‘Very real threat’ to investment following GIB sale

E3G has warned there is a “very real threat of an investment hiatus” following the sale of the Green Investment Bank to a consortium led by Australian financiers Macquarie.

The climate change think tank has urged the government to develop new instruments to secure capital for riskier green projects, which the private sector would be unwilling to back on its own.  

E3G director Ingrid Holmes told Utility Week she is “cautiously optimistic” that the organisation – now known as the Green Investment Group – will continue to focus on investments in the green economy.

“Half the battle is understanding the technologies and the business model risks,” she said. “They will continue to have the in house expertise to undertake those functions.”
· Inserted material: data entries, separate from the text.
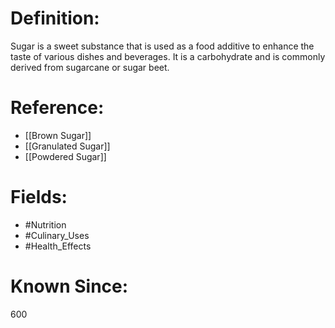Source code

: 

# Definition:
Sugar is a sweet substance that is used as a food additive to enhance the taste of various dishes and beverages. It is a carbohydrate and is commonly derived from sugarcane or sugar beet.

# Reference:
- [[Brown Sugar]]
- [[Granulated Sugar]]
- [[Powdered Sugar]]

# Fields: 
- #Nutrition
- #Culinary_Uses
- #Health_Effects

# Known Since:
600

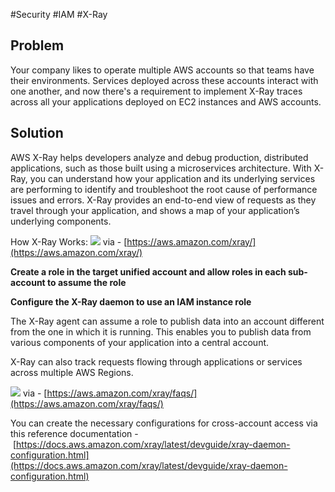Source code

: #Security #IAM #X-Ray

## Problem

Your company likes to operate multiple AWS accounts so that teams have their environments. Services deployed across these accounts interact with one another, and now there's a requirement to implement X-Ray traces across all your applications deployed on EC2 instances and AWS accounts.

## Solution

AWS X-Ray helps developers analyze and debug production, distributed applications, such as those built using a microservices architecture. With X-Ray, you can understand how your application and its underlying services are performing to identify and troubleshoot the root cause of performance issues and errors. X-Ray provides an end-to-end view of requests as they travel through your application, and shows a map of your application’s underlying components.

How X-Ray Works: ![](https://d1.awsstatic.com/Products/product-name/Images/product-page-diagram_AWS-X-Ray_how-it-works.2922edd4bfe011e997dbf32fdf8bd520bcbc85fb.png) via - [https://aws.amazon.com/xray/](https://aws.amazon.com/xray/)

**Create a role in the target unified account and allow roles in each sub-account to assume the role**

**Configure the X-Ray daemon to use an IAM instance role**

The X-Ray agent can assume a role to publish data into an account different from the one in which it is running. This enables you to publish data from various components of your application into a central account.

X-Ray can also track requests flowing through applications or services across multiple AWS Regions.

![](https://assets-pt.media.datacumulus.com/aws-dva-pt/assets/pt5-q27-i1.jpg) via - [https://aws.amazon.com/xray/faqs/](https://aws.amazon.com/xray/faqs/)

You can create the necessary configurations for cross-account access via this reference documentation - [https://docs.aws.amazon.com/xray/latest/devguide/xray-daemon-configuration.html](https://docs.aws.amazon.com/xray/latest/devguide/xray-daemon-configuration.html)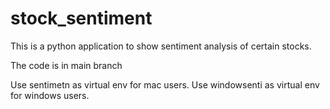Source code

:   
# stock_sentiment
This is a python application to show sentiment analysis of certain stocks.

The code is in main branch

Use sentimetn as virtual env for mac users.
Use windowsenti as virtual env for windows users. 
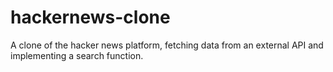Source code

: # hackernews-clone

A clone of the hacker news platform, fetching data from an external API and implementing a search function. 
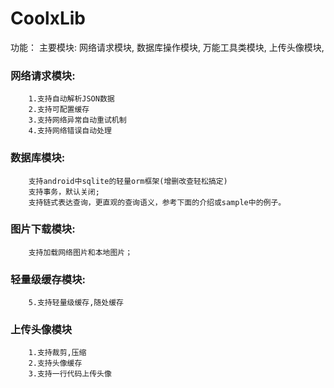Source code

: # CoolxLib
功能：
    主要模块:
        网络请求模块,
        数据库操作模块,
        万能工具类模块,
        上传头像模块,
      
    
### 网络请求模块:
        1.支持自动解析JSON数据
        2.支持可配置缓存
        3.支持网络异常自动重试机制
        4.支持网络错误自动处理
       
        
### 数据库模块:
        支持android中sqlite的轻量orm框架(增删改查轻松搞定) 
        支持事务，默认关闭;
        支持链式表达查询，更直观的查询语义，参考下面的介绍或sample中的例子。
     
### 图片下载模块:   
        支持加载网络图片和本地图片；
        
### 轻量级缓存模块:
        5.支持轻量级缓存,随处缓存
        
### 上传头像模块
        1.支持裁剪,压缩
        2.支持头像缓存
        3.支持一行代码上传头像
        
    

    
    
    
    
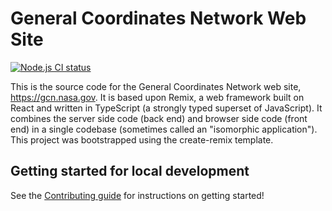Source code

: # General Coordinates Network Web Site

[![Node.js CI status](https://github.com/tachgsfc/gcn.nasa.gov/workflows/Node.js%20CI/badge.svg)](https://github.com/tachgsfc/gcn.nasa.gov/actions)

This is the source code for the General Coordinates Network web site, https://gcn.nasa.gov. It is based upon Remix, a web framework built on React and written in TypeScript (a strongly typed superset of JavaScript). It combines the server side code (back end) and browser side code (front end) in a single codebase (sometimes called an "isomorphic application"). This project was bootstrapped using the create-remix template.

## Getting started for local development

See the [Contributing guide](https://gcn.nasa.gov/docs/contributing) for instructions on getting started!
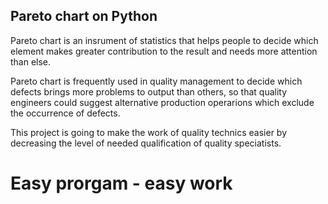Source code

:## Pareto chart on Python

Pareto chart is an insrument of statistics that helps people to decide which element makes greater contribution to the result and needs more attention than else.

Pareto chart is frequently used in quality management to decide which defects brings more problems to output than others, so that quality engineers could suggest alternative production operarions which exclude the occurrence of defects.

This project is going to make the work of quality technics easier by decreasing the level of needed qualification of quality speciatists. 

# Easy prorgam - easy work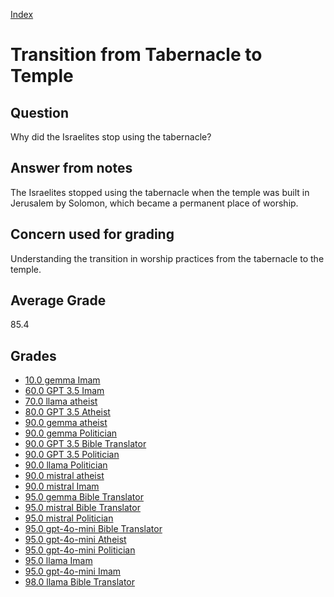 
[Index](../index.md)
# Transition from Tabernacle to Temple
## Question
Why did the Israelites stop using the tabernacle?

## Answer from notes
The Israelites stopped using the tabernacle when the temple was built in Jerusalem by Solomon, which became a permanent place of worship.

## Concern used for grading
Understanding the transition in worship practices from the tabernacle to the temple.

## Average Grade
85.4

## Grades
 * [10.0 gemma Imam](../answers/gemma_Imam/Transition_from_Tabernacle_to_Temple.md)
 * [60.0 GPT 3.5 Imam](../answers/GPT_3.5_Imam/Transition_from_Tabernacle_to_Temple.md)
 * [70.0 llama atheist](../answers/llama_atheist/Transition_from_Tabernacle_to_Temple.md)
 * [80.0 GPT 3.5 Atheist](../answers/GPT_3.5_Atheist/Transition_from_Tabernacle_to_Temple.md)
 * [90.0 gemma atheist](../answers/gemma_atheist/Transition_from_Tabernacle_to_Temple.md)
 * [90.0 gemma Politician](../answers/gemma_Politician/Transition_from_Tabernacle_to_Temple.md)
 * [90.0 GPT 3.5 Bible Translator](../answers/GPT_3.5_Bible_Translator/Transition_from_Tabernacle_to_Temple.md)
 * [90.0 GPT 3.5 Politician](../answers/GPT_3.5_Politician/Transition_from_Tabernacle_to_Temple.md)
 * [90.0 llama Politician](../answers/llama_Politician/Transition_from_Tabernacle_to_Temple.md)
 * [90.0 mistral atheist](../answers/mistral_atheist/Transition_from_Tabernacle_to_Temple.md)
 * [90.0 mistral Imam](../answers/mistral_Imam/Transition_from_Tabernacle_to_Temple.md)
 * [95.0 gemma Bible Translator](../answers/gemma_Bible_Translator/Transition_from_Tabernacle_to_Temple.md)
 * [95.0 mistral Bible Translator](../answers/mistral_Bible_Translator/Transition_from_Tabernacle_to_Temple.md)
 * [95.0 mistral Politician](../answers/mistral_Politician/Transition_from_Tabernacle_to_Temple.md)
 * [95.0 gpt-4o-mini Bible Translator](../answers/gpt-4o-mini_Bible_Translator/Transition_from_Tabernacle_to_Temple.md)
 * [95.0 gpt-4o-mini Atheist](../answers/gpt-4o-mini_Atheist/Transition_from_Tabernacle_to_Temple.md)
 * [95.0 gpt-4o-mini Politician](../answers/gpt-4o-mini_Politician/Transition_from_Tabernacle_to_Temple.md)
 * [95.0 llama Imam](../answers/llama_Imam/Transition_from_Tabernacle_to_Temple.md)
 * [95.0 gpt-4o-mini Imam](../answers/gpt-4o-mini_Imam/Transition_from_Tabernacle_to_Temple.md)
 * [98.0 llama Bible Translator](../answers/llama_Bible_Translator/Transition_from_Tabernacle_to_Temple.md)
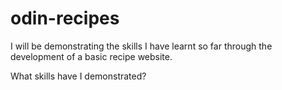 # odin-recipes

I will be demonstrating the skills I have learnt so far through the development of a basic recipe website.

What skills have I demonstrated?
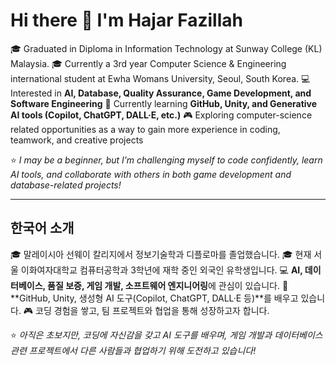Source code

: # Hi there 👋 I'm Hajar Fazillah

🎓 Graduated in Diploma in Information Technology at Sunway College (KL) Malaysia.
🎓 Currently a 3rd year Computer Science & Engineering international student at Ewha Womans University, Seoul, South Korea.
💻 Interested in **AI, Database, Quality Assurance, Game Development, and Software Engineering**
🌱 Currently learning **GitHub, Unity, and Generative AI tools (Copilot, ChatGPT, DALL·E, etc.)**
🎮 Exploring computer-science related opportunities as a way to gain more experience in coding, teamwork, and creative projects

⭐️ *I may be a beginner, but I’m challenging myself to code confidently, learn AI tools, and collaborate with others in both game development and database-related projects!*

---

## 한국어 소개

🎓 말레이시아 선웨이 칼리지에서 정보기술학과 디플로마를 졸업했습니다.
🎓 현재 서울 이화여자대학교 컴퓨터공학과 3학년에 재학 중인 외국인 유학생입니다.
💻 **AI, 데이터베이스, 품질 보증, 게임 개발, 소프트웨어 엔지니어링**에 관심이 있습니다.
🌱 \*\*GitHub, Unity, 생성형 AI 도구(Copilot, ChatGPT, DALL·E 등)\*\*를 배우고 있습니다.
🎮 코딩 경험을 쌓고, 팀 프로젝트와 협업을 통해 성장하고자 합니다.

⭐️ *아직은 초보지만, 코딩에 자신감을 갖고 AI 도구를 배우며, 게임 개발과 데이터베이스 관련 프로젝트에서 다른 사람들과 협업하기 위해 도전하고 있습니다!*
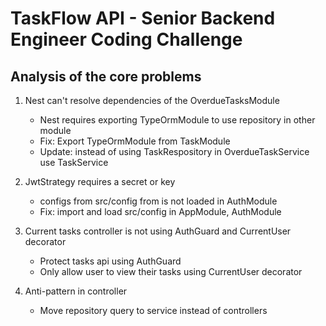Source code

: # TaskFlow API - Senior Backend Engineer Coding Challenge

## Analysis of the core problems

1. Nest can't resolve dependencies of the OverdueTasksModule
    - Nest requires exporting TypeOrmModule to use repository in other module
    - Fix: Export TypeOrmModule from TaskModule
    - Update: instead of using TaskRespository in OverdueTaskService use TaskService

2. JwtStrategy requires a secret or key
    - configs from src/config from is not loaded in AuthModule
    - Fix: import and load src/config in AppModule, AuthModule

3. Current tasks controller is not using AuthGuard and CurrentUser decorator
    - Protect tasks api using AuthGuard
    - Only allow user to view their tasks using CurrentUser decorator

4. Anti-pattern in controller
    - Move repository query to service instead of controllers
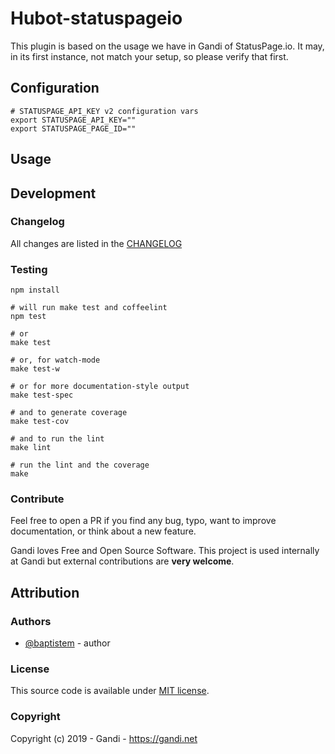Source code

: Hubot-statuspageio
==================

This plugin is based on the usage we have in Gandi of StatusPage.io. It may, in its first instance, not match your setup, so please verify that first.

Configuration
---------------

    # STATUSPAGE_API_KEY v2 configuration vars
    export STATUSPAGE_API_KEY=""
    export STATUSPAGE_PAGE_ID=""

Usage
--------


Development
--------------

### Changelog

All changes are listed in the [CHANGELOG](CHANGELOG.md)

### Testing

    npm install

    # will run make test and coffeelint
    npm test 
    
    # or
    make test
    
    # or, for watch-mode
    make test-w

    # or for more documentation-style output
    make test-spec

    # and to generate coverage
    make test-cov

    # and to run the lint
    make lint

    # run the lint and the coverage
    make


### Contribute

Feel free to open a PR if you find any bug, typo, want to improve documentation, or think about a new feature. 

Gandi loves Free and Open Source Software. This project is used internally at Gandi but external contributions are **very welcome**. 

Attribution
-----------

### Authors

- [@baptistem](https://github.com/baptistem) - author

### License

This source code is available under [MIT license](LICENSE).

### Copyright

Copyright (c) 2019 - Gandi - https://gandi.net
However, Holmes also cautioned that the organisation’s new global remit will mean “less attention on delivering the energy policy objectives in the UK”.

She continued: “Obviously they are looking at global markets now and where transitions are perhaps better defined in Europe or in emerging economies, there’s necessarily going to be a diversion of capacity to look at those new markets.”

In particular, she is “very concerned” that the Green Investment Group will cut back on financing for projects which make use of relatively immature technologies and will therefore struggle to secure financing from elsewhere in the private sector: “There’s quite a significant institutional gap around how we deliver business models that government might wish to be promoting.”

Holmes said the situation has been made even worse by the reported moratorium on investments in the UK by the European Investment Bank (EIB): “The EIB has continued to be a very active and significant investor in the UK. They’re really ramped up their activities around project pipeline development.

“All that capacity which has shown to be incredibly impactful and effective will be lost in the UK just at the time when we’re going to need it most.”

“There is a very real threat of an investment hiatus unless the government comes up sooner or later with some instruments they might use in the absence of these two key institutions,” she added.

Holmes said there are existing investment schemes which the government could utilise: “The two instruments they could think about using at the National Productivity Investment Fund and the guarantee scheme – these are both Treasury initiatives.

“You could look at using both of those fund structures to either take an equity slice or develop a range of credit enhancement risk sharing tools.”

E3G played a major role in the campaign for the creation of the Green Investment Bank, which began operating in 2012.